The "AI agency" metaphor breaks down for simple tasks. If you just need to summarize a document, spinning up a team of agents is overkill. The framework doesn't have a good story for when to use a single agent versus a team.
Memory isolation between agents is too strict by default. In real teams, knowledge flows informally. Someone overhears a conversation and realizes they have relevant context. In agency-agents, agents only know what they're explicitly told. You can work around this, but the defaults fight you.
The honest comparison
How does agency-agents compare to other frameworks? Here's my take:
Against CrewAI: Agency-agents has better orchestration and more flexible communication patterns. CrewAI is simpler to get started with. If you need a quick prototype, CrewAI. If you need production coordination, agency-agents.

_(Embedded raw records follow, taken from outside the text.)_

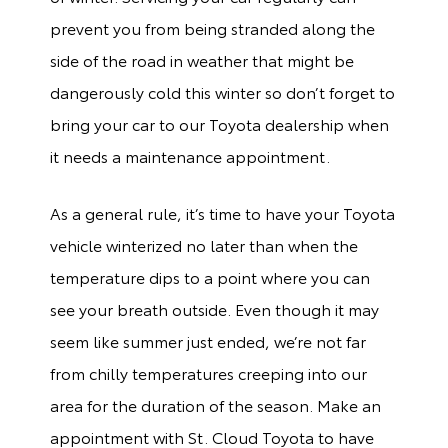
prevent you from being stranded along the
side of the road in weather that might be
dangerously cold this winter so don’t forget to
bring your car to our Toyota dealership when
it needs a maintenance appointment.
As a general rule, it’s time to have your Toyota
vehicle winterized no later than when the
temperature dips to a point where you can
see your breath outside. Even though it may
seem like summer just ended, we’re not far
from chilly temperatures creeping into our
area for the duration of the season. Make an
appointment with St. Cloud Toyota to have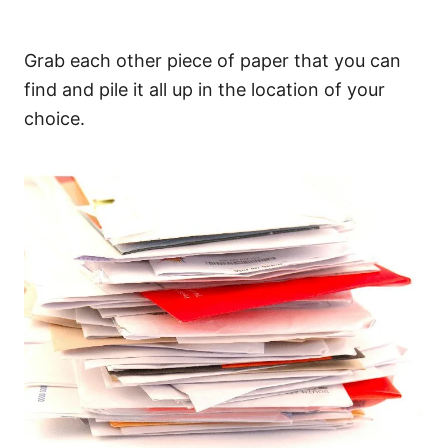
Grab each other piece of paper that you can
find and pile it all up in the location of your
choice.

Against AutoGen: AutoGen is more research-oriented. Agency-agents is more practical. AutoGen gives you more control over the conversation dynamics. Agency-agents gives you more production-ready defaults.
Against OpenClaw: Different philosophy entirely. OpenClaw is built around a single capable agent with a skill system. Agency-agents is built around multiple specialized agents. The right choice depends on whether your problem is better solved by one smart agent or many coordinated ones.
Can you actually run an AI agency with it?
Depends on what you mean by "agency." Can you set up a team of agents that collaborates on content creation, code generation, or data analysis? Yes, and it works reasonably well.
Can you replace a team of human workers? No. And anyone telling you otherwise is selling something.
The realistic use case is augmentation. Your AI agency handles the routine, high-volume work - initial research, first drafts, data extraction, code scaffolding. Humans handle the judgment calls, creative direction, and quality assurance.
Should you use it?
If you're building a system where multiple agents genuinely need to collaborate (not just run in sequence), agency-agents is worth evaluating. The orchestration layer is mature, the communication system is flexible, and the community is active.
If your use case is "one agent that does several things," you don't need this. A single agent with good tools will be simpler, cheaper, and easier to debug.
The 10.6K stars aren't just hype. There's real substance here. But go in with realistic expectations about what "AI agency" actually means in practice.